--- START ---
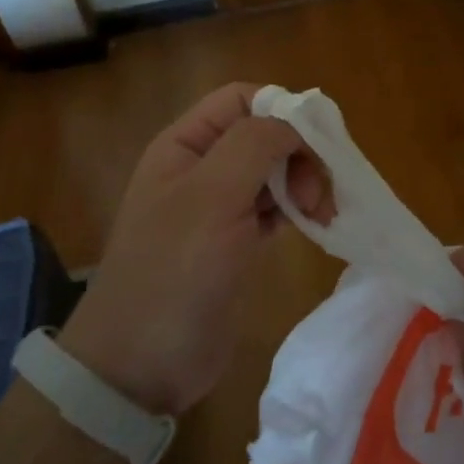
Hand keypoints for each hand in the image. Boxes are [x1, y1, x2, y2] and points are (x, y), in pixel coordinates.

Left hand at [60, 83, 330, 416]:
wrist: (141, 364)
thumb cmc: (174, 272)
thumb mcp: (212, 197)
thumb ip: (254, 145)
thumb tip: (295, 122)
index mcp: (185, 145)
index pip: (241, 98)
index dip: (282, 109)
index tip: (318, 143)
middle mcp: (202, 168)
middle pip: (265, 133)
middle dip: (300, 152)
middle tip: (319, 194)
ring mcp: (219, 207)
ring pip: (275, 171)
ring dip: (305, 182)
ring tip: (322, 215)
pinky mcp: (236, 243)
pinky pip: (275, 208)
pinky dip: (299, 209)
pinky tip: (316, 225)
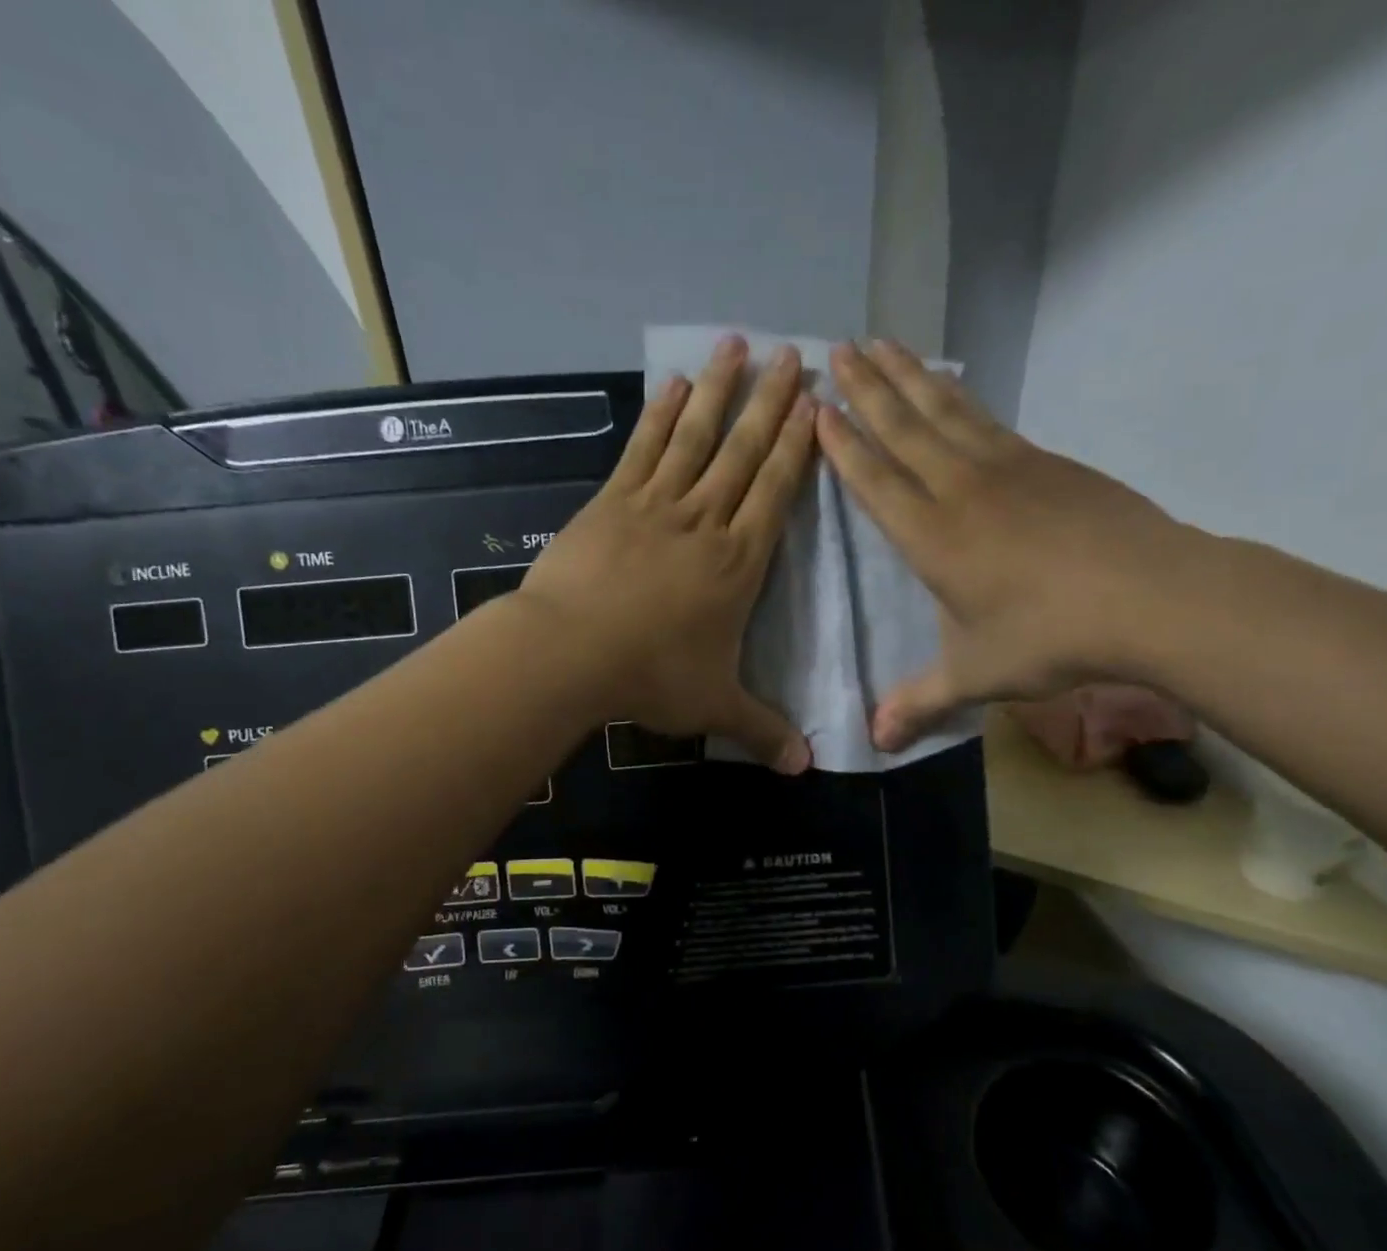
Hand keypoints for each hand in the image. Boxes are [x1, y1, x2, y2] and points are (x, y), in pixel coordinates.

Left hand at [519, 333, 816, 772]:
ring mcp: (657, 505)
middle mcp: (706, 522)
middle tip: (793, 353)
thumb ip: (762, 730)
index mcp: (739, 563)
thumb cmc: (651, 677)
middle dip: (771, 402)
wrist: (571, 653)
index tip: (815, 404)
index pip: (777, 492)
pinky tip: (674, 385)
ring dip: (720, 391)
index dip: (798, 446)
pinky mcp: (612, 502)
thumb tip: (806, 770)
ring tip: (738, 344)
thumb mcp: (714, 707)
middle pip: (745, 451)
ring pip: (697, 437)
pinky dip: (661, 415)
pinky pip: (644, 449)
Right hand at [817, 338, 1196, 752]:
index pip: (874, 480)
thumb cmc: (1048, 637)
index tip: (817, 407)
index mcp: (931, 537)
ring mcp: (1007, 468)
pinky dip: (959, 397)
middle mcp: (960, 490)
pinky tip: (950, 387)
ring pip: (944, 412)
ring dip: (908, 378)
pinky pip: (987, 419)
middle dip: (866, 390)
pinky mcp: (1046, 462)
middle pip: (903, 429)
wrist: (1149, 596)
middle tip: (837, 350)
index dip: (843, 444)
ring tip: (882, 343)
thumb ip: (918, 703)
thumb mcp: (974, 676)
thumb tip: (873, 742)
--- END ---
--- START ---
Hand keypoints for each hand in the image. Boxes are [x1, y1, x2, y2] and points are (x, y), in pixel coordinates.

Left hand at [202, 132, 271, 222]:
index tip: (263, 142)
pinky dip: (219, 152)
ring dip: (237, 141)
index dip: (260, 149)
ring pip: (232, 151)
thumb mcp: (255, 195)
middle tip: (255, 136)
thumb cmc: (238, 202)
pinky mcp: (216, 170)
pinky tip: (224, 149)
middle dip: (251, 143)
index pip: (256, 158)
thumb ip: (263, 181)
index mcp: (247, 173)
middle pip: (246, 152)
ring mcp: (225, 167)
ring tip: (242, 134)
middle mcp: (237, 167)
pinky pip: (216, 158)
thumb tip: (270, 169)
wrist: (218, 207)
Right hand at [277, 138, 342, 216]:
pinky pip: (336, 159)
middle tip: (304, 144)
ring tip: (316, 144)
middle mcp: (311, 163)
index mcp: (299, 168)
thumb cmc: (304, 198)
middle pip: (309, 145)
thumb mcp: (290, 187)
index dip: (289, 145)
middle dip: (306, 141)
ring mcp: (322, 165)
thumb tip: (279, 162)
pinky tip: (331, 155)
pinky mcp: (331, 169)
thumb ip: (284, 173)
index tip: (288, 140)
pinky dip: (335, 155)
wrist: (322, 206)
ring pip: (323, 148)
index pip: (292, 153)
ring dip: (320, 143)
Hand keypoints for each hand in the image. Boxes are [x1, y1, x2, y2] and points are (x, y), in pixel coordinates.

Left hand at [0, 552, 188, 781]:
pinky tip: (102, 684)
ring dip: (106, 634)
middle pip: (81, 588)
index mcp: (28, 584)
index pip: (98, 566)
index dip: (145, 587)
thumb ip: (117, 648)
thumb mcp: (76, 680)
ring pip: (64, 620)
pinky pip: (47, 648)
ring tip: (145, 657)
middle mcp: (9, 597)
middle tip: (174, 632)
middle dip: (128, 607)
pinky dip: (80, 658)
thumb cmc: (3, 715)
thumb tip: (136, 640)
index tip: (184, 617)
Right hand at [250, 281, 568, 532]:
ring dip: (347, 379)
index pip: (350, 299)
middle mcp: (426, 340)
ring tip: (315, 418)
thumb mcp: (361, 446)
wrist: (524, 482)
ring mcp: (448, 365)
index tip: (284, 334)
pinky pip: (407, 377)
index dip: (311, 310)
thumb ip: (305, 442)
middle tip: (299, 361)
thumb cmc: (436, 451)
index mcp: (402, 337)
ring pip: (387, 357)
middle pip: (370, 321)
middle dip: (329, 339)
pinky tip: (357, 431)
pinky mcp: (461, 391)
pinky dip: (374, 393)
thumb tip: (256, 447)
--- END ---
Copy out, exactly and alone, the lines of the entries above between the ones holding "middle mcp: (960, 490)" and "thumb tip: (873, 742)", inclusive.

▶ TASK ANSWER:
middle mcp: (960, 490)
pinky tip: (950, 387)
ring pip: (944, 412)
ring dip: (908, 378)
pinky pip: (987, 419)
middle dip: (866, 390)
pinky mcp: (1046, 462)
middle pip: (903, 429)
wrist: (1149, 596)
middle tip: (837, 350)
index dip: (843, 444)
ring tip: (882, 343)
thumb ip: (918, 703)
thumb mcp: (974, 676)
thumb tip: (873, 742)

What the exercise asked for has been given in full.